Constellation Revelation Series Pictor Linestage, Andromeda Phonostage, and Taurus Monoblock Power Amplifier

Genuine Stars

Equipment report
Solid-state power amplifiers,
Solid-state preamplifiers,
Constellation Revelation Andromeda,
Constellation Revelation Pictor,
Constellation Revelation Taurus
Constellation Revelation Series Pictor Linestage, Andromeda Phonostage, and Taurus Monoblock Power Amplifier

Constellation Audio burst onto the high-end audio scene in 2010 with the highly acclaimed, ultra-expensive Altair linestage and Hercules mono amplifier (reviewed in Issue 215). The company followed up with the equally well-received but lower-priced Performance Series that leveraged trickle-down technology from the top Reference Series. The Altair and Hercules have since been updated (Issue 260) at even loftier prices, so Constellation continues to develop and refine its product lines in both price directions, mostly downward I hasten to add—the $9900 Inspiration Preamp 1.0 being a good example. All of the Constellation models, from top to bottom, reviewed by TAS writers Robert Harley, Jonathan Valin, Alan Taffel, and Neil Gader, respectively, received glowing reviews.

[Extracted entries]
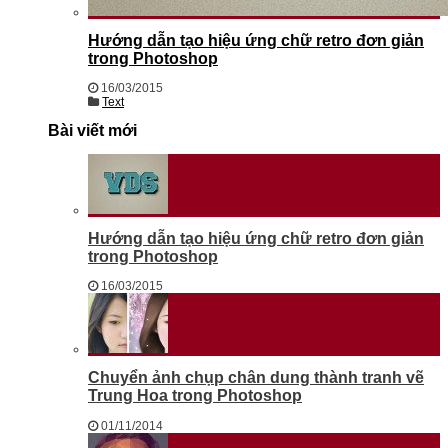
Hướng dẫn tạo hiệu ứng chữ retro đơn giản
trong Photoshop
16/03/2015
Text
Bài viết mới
Hướng dẫn tạo hiệu ứng chữ retro đơn giản
trong Photoshop
16/03/2015
Chuyển ảnh chụp chân dung thành tranh vẽ
Trung Hoa trong Photoshop
01/11/2014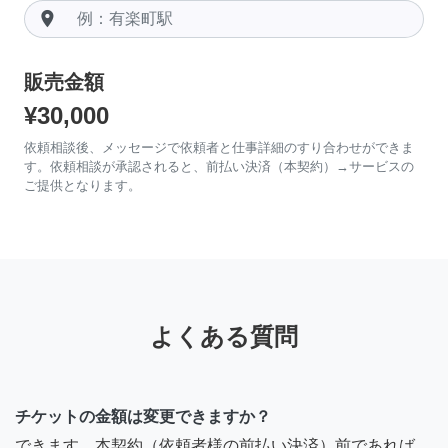
room
販売金額
¥30,000
依頼相談後、メッセージで依頼者と仕事詳細のすり合わせができま
す。依頼相談が承認されると、前払い決済（本契約）→サービスの
ご提供となります。
よくある質問
チケットの金額は変更できますか？
できます。本契約（依頼者様の前払い決済）前であれば、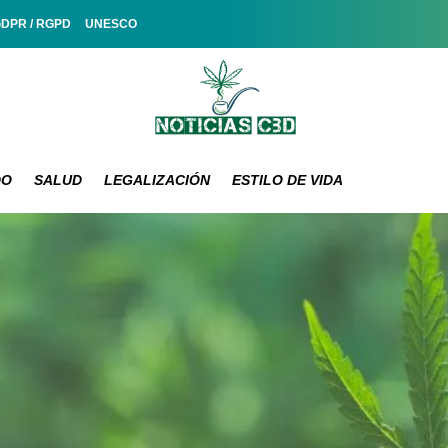
GDPR / RGPD
UNESCO
DO
SALUD
LEGALIZACIÓN
ESTILO DE VIDA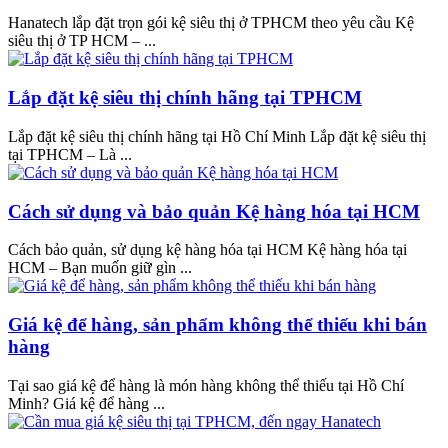
Hanatech lắp đặt trọn gói kệ siêu thị ở TPHCM theo yêu cầu Kệ
siêu thị ở TP HCM – ...
Lắp đặt kệ siêu thị chính hãng tại TPHCM
Lắp đặt kệ siêu thị chính hãng tại Hồ Chí Minh Lắp đặt kệ siêu thị
tại TPHCM – Là ...
Cách sử dụng và bảo quản Kệ hàng hóa tại HCM
Cách bảo quản, sử dụng kệ hàng hóa tại HCM Kệ hàng hóa tại
HCM – Bạn muốn giữ gìn ...
Giá kệ để hàng, sản phẩm không thể thiếu khi bán
hàng
Tại sao giá kệ để hàng là món hàng không thể thiếu tại Hồ Chí
Minh? Giá kệ để hàng ...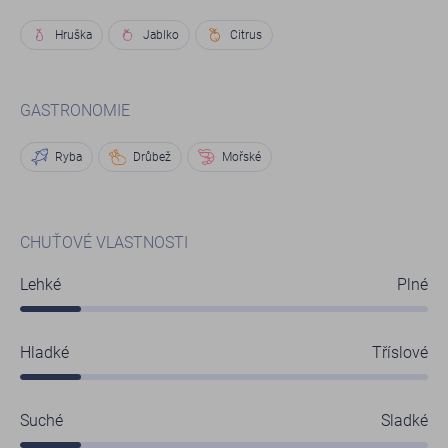
Hruška
Jablko
Citrus
GASTRONOMIE
Ryba
Drůbež
Mořské
CHUŤOVÉ VLASTNOSTI
Lehké
Plné
Hladké
Tříslové
Suché
Sladké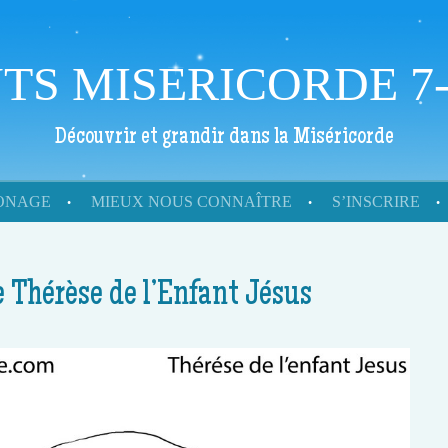
TS MISERICORDE 7-
Découvrir et grandir dans la Miséricorde
RONAGE
MIEUX NOUS CONNAÎTRE
S’INSCRIRE
te Thérèse de l’Enfant Jésus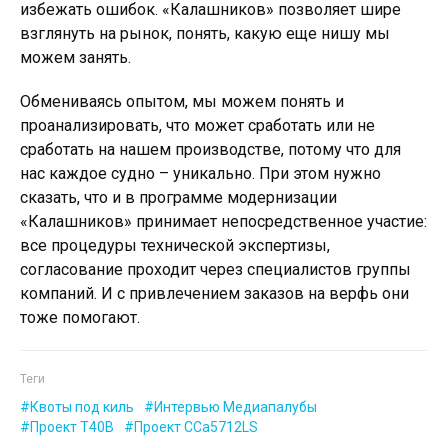
избежать ошибок. «Калашников» позволяет шире
взглянуть на рынок, понять, какую еще нишу мы
можем занять.
Обмениваясь опытом, мы можем понять и
проанализировать, что может сработать или не
сработать на нашем производстве, потому что для
нас каждое судно – уникально. При этом нужно
сказать, что и в программе модернизации
«Калашников» принимает непосредственное участие:
все процедуры технической экспертизы,
согласование проходит через специалистов группы
компаний. И с привлечением заказов на верфь они
тоже помогают.
Теги
Квоты под киль
Интервью Медиапалубы
Проект Т40В
Проект CCa5712LS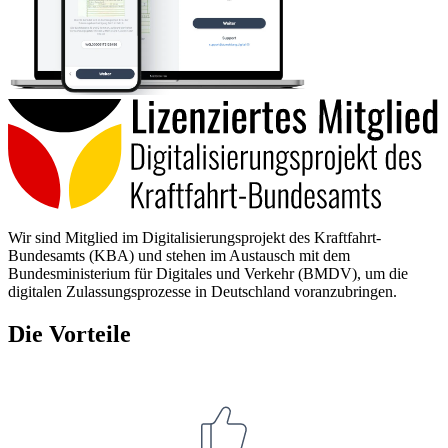
Wir sind Mitglied im Digitalisierungsprojekt des Kraftfahrt-
Bundesamts (KBA) und stehen im Austausch mit dem
Bundesministerium für Digitales und Verkehr (BMDV), um die
digitalen Zulassungsprozesse in Deutschland voranzubringen.
Die Vorteile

[Request 1]
According to the equipment report, in what year did Constellation Audio first appear on the high-end audio scene?
[Request 2]
Write out the passage of the equipment report starting with "Constellation Audio burst" and going on through "received glowing reviews.".
The material stands apart from the equipment report.

[Answer section 1]
2010

[Answer section 2]
Constellation Audio burst onto the high-end audio scene in 2010 with the highly acclaimed, ultra-expensive Altair linestage and Hercules mono amplifier (reviewed in Issue 215). The company followed up with the equally well-received but lower-priced Performance Series that leveraged trickle-down technology from the top Reference Series. The Altair and Hercules have since been updated (Issue 260) at even loftier prices, so Constellation continues to develop and refine its product lines in both price directions, mostly downward I hasten to add—the $9900 Inspiration Preamp 1.0 being a good example. All of the Constellation models, from top to bottom, reviewed by TAS writers Robert Harley, Jonathan Valin, Alan Taffel, and Neil Gader, respectively, received glowing reviews.